Tutto è creatività, in ogni mutamento e in ciascun individuo. Alden B. Dow (architetto)


Se osserviamo l’uomo di oggi, notiamo un profondo bisogno di alimentare positivamente il proprio essere e conquistare equilibrio ed armoniaLa pedagogia clinica offre un'occasione formativa privilegiata per trovare risposta a tale ricerca, proponendo percorsi capaci di soddisfare l'intimo bisogno di esplorazione e valorizzazione del proprio potenziale.


Attraverso un processo attivo, mediato dal linguaggio artistico, e' possibile attivare nuove modalita' di comunicazione, e incrementare percorsi di apertura verso se' stessi e verso gli altri.

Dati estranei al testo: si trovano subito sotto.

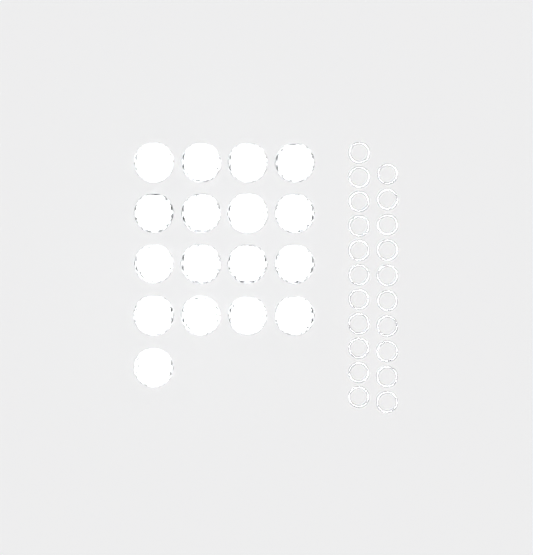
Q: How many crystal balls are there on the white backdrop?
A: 17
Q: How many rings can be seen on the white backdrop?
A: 21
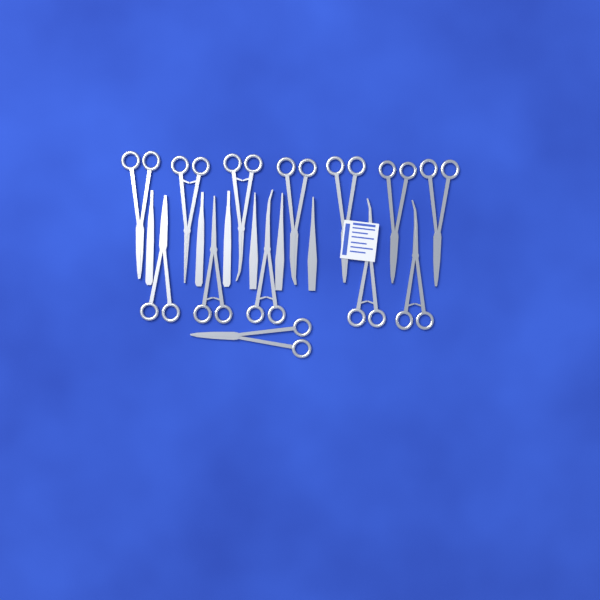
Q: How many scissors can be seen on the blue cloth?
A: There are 13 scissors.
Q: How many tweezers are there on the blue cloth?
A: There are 3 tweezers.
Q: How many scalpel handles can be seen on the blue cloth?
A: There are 3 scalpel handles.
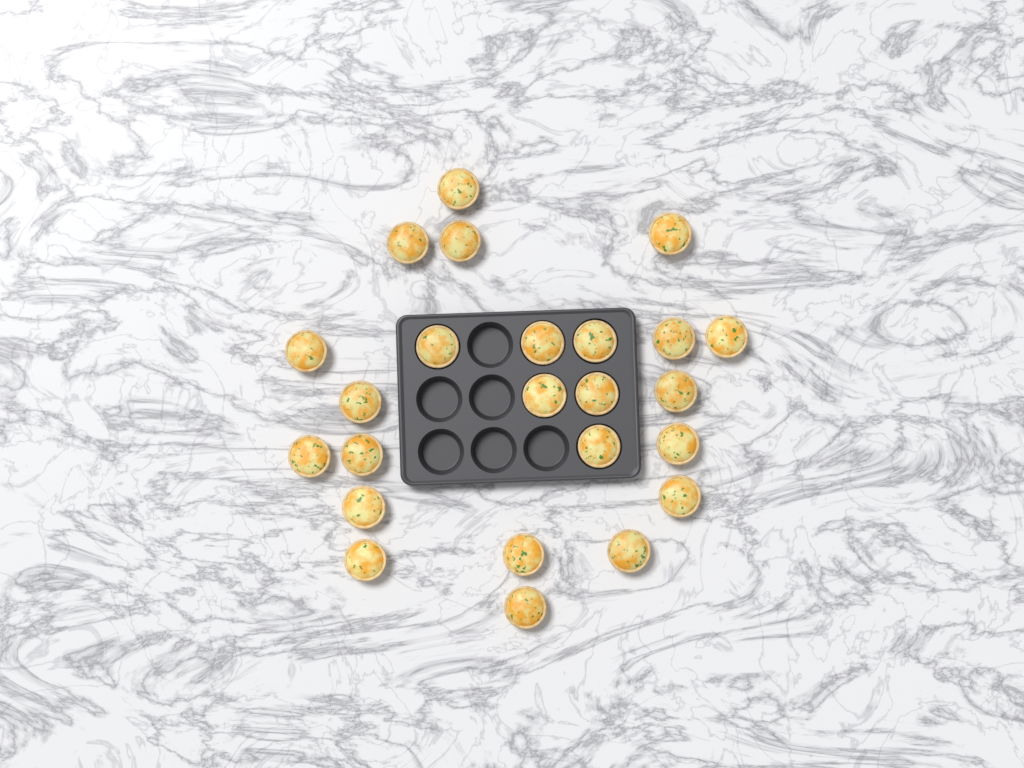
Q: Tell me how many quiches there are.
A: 24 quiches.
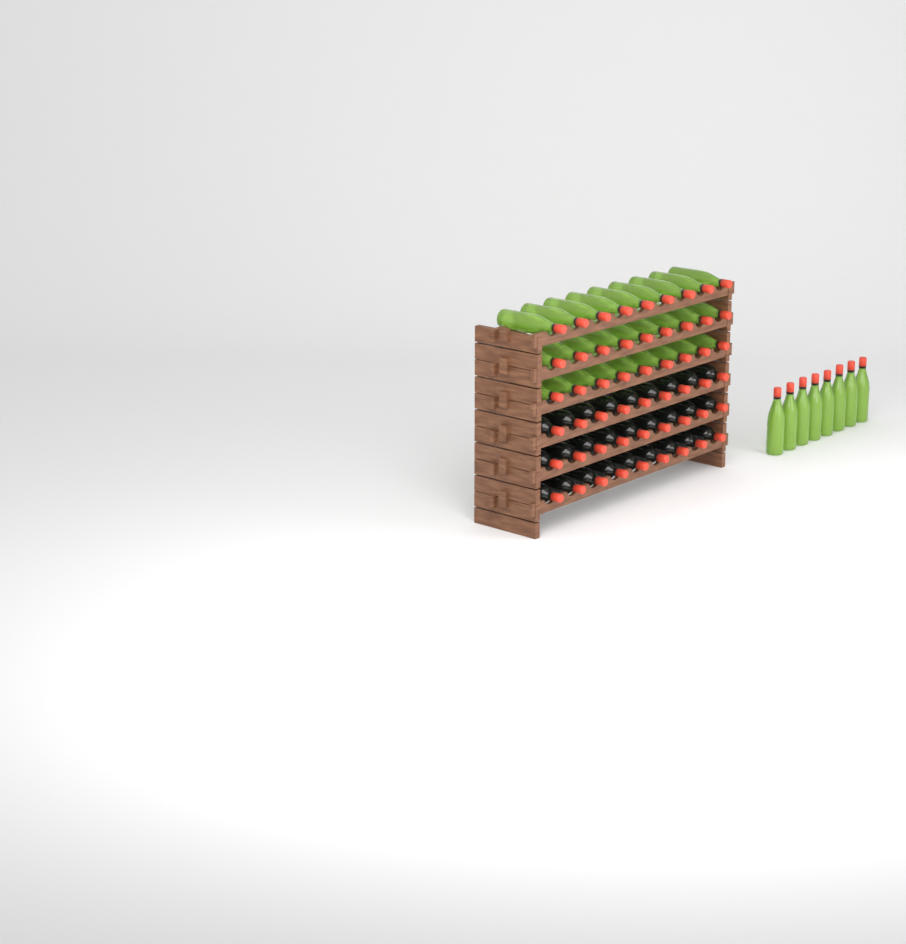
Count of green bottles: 35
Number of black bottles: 27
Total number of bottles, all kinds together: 62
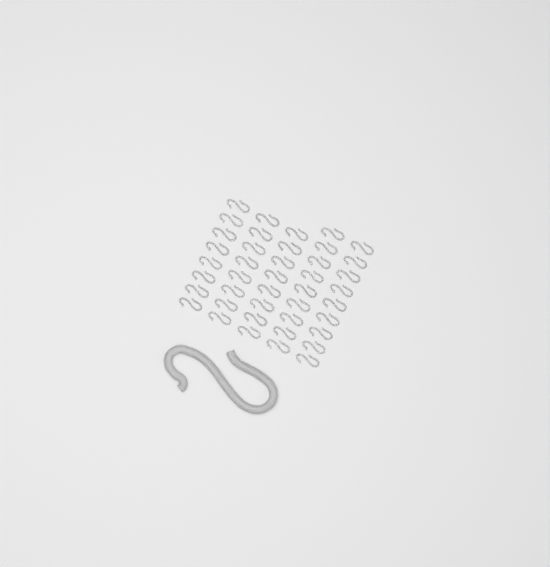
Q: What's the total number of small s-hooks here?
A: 42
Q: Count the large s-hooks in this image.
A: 1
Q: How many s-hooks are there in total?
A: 43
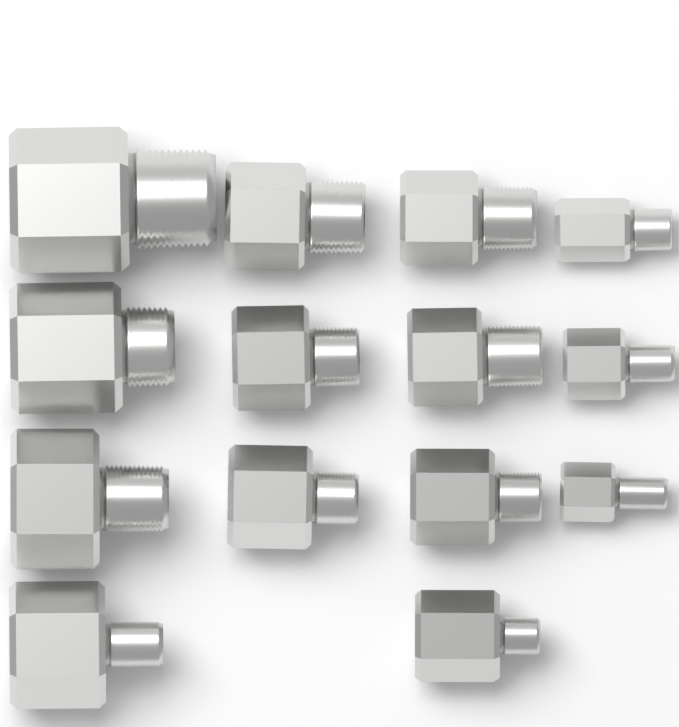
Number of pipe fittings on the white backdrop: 14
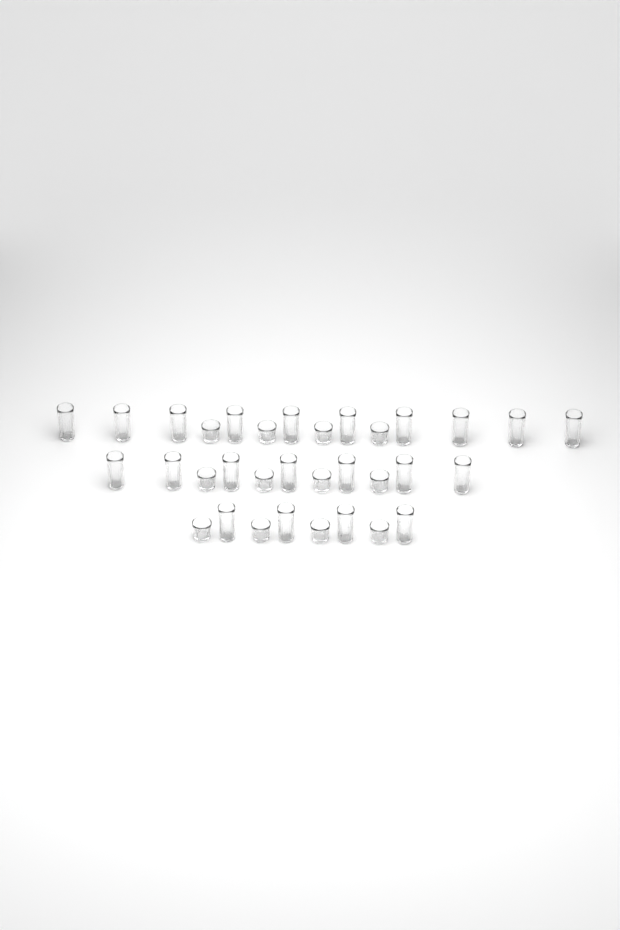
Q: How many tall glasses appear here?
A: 21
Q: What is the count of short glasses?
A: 12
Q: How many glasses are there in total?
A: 33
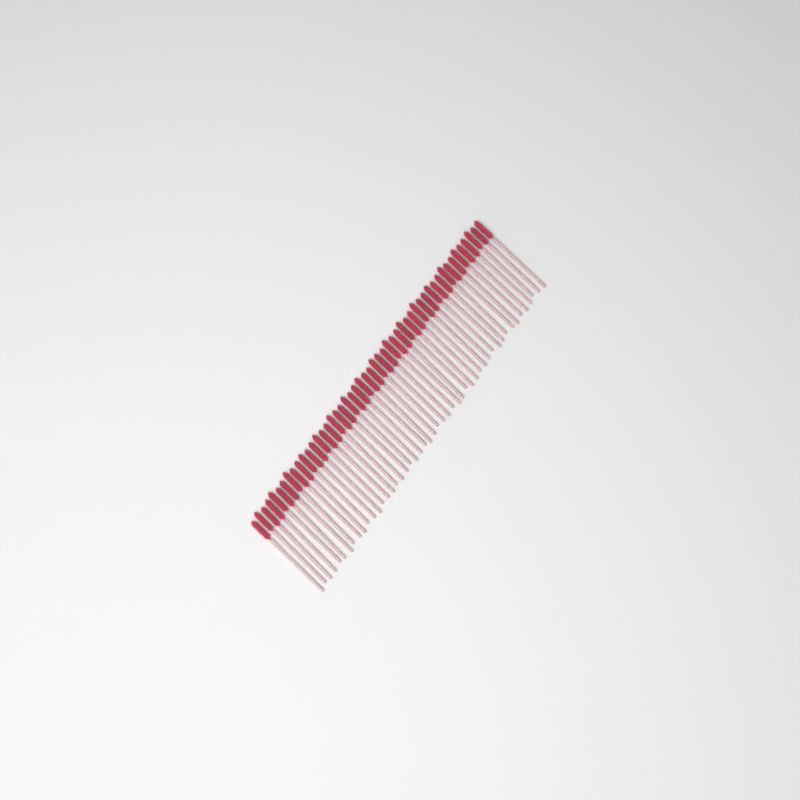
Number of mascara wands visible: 49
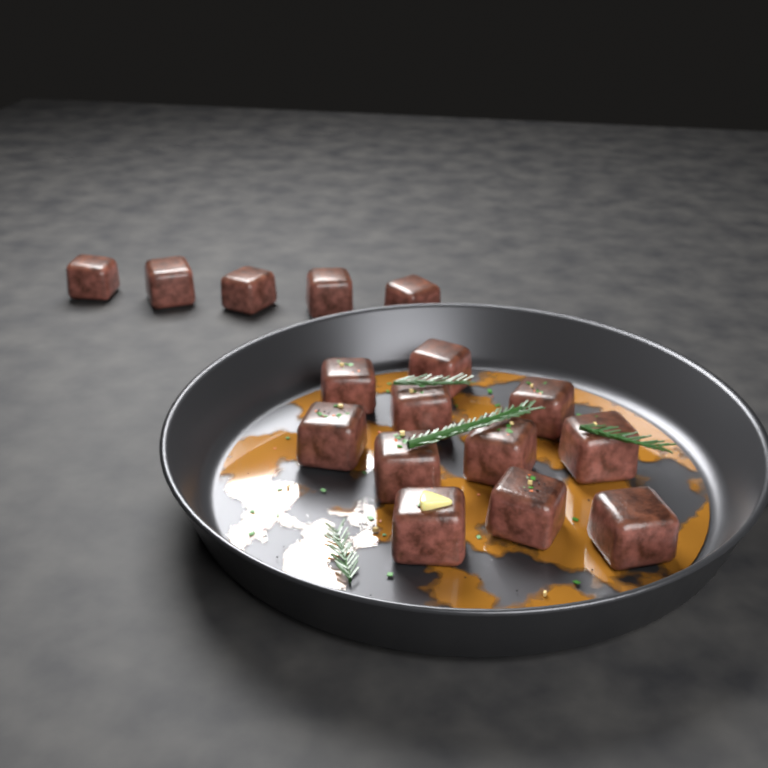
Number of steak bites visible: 16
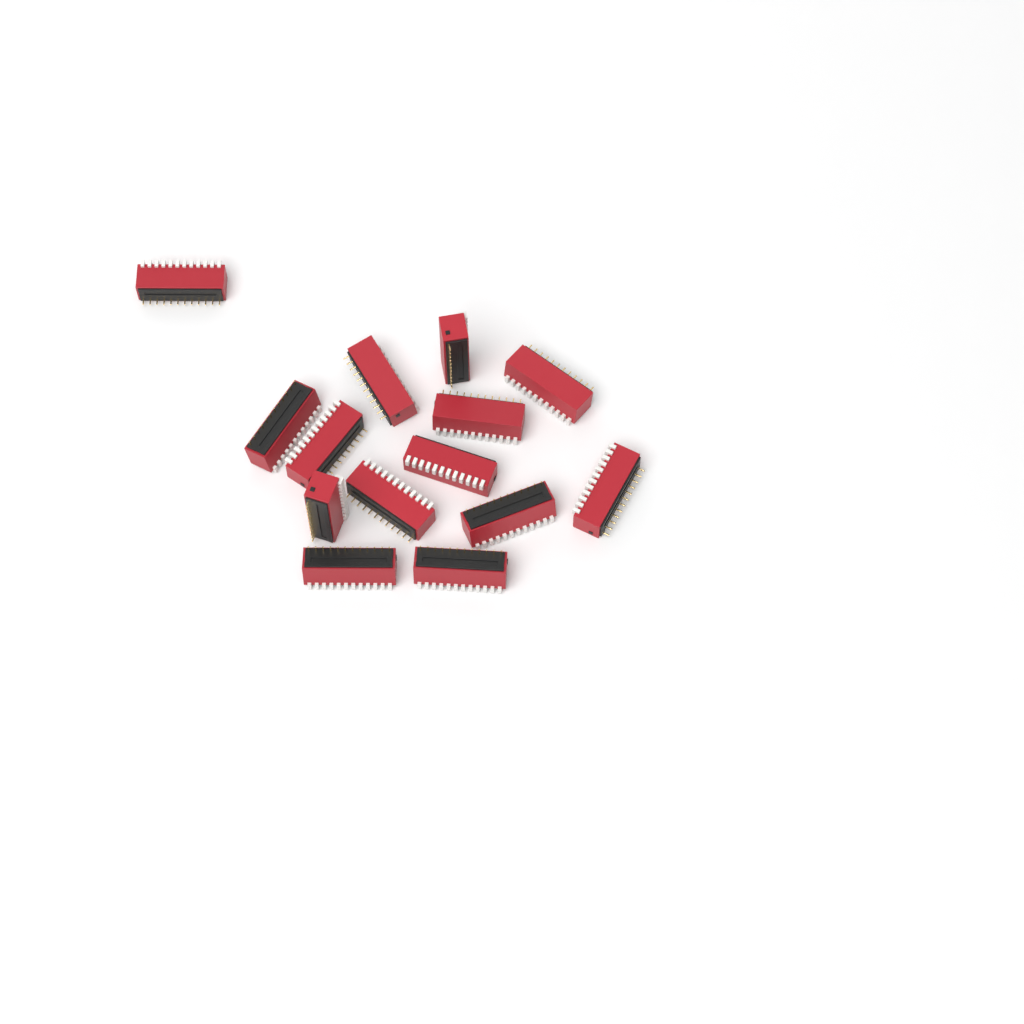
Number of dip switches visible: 14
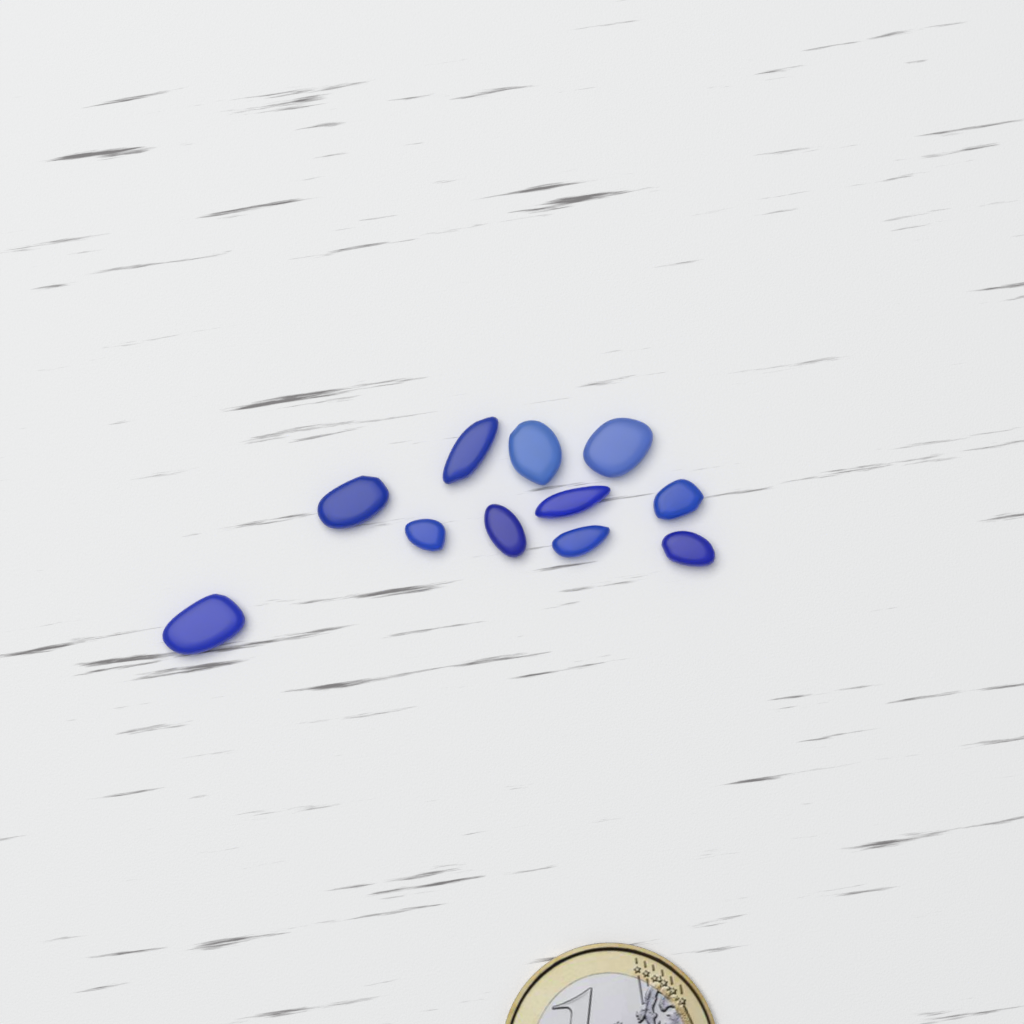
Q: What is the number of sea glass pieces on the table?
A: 11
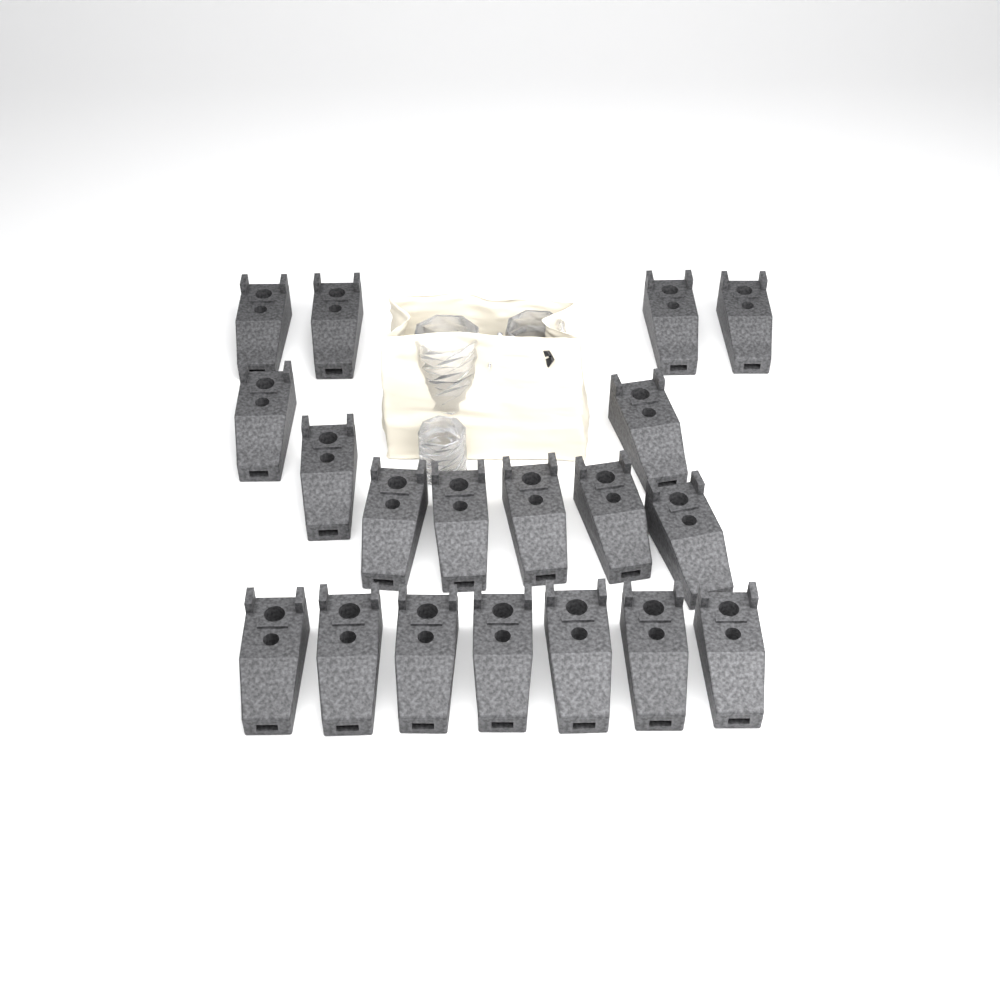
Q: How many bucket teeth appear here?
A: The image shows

Il soggetto, avvalendosi dei linguaggi dell'arte, ha la possibilità di attivare le proprie risorse, entrare in comunicazione con il proprio mondo interiore, dare forma al proprio vissuto e trasmetterlo creativamente dando vita ad un orientamento ed un atteggiamento positivi.

Chi intende avvicinarsi a tale percorso non deve necessariamente possedere competenze di tipo artistico: lo scopo non e' forgiare poeti, pittori, musicisti o danzatori, bensì offrire all’uomo la scoperta di nuovi linguaggi espressivi.
Lo scopo non e' quello "terapeutico" d'interpretare i significati delle produzioni individuali o collettive; non e' neanche quello di formulare un giudizio estetico del prodotto. Scopo del percorso e' portare alla luce la propria umanita' e il proprio sentire profondo, al fine di godere del piacere di creare, di lasciare le proprie tracce, di trasformare e avvicinarsi nel contempo ad una migliore relazione con se' stesso e con gli altri.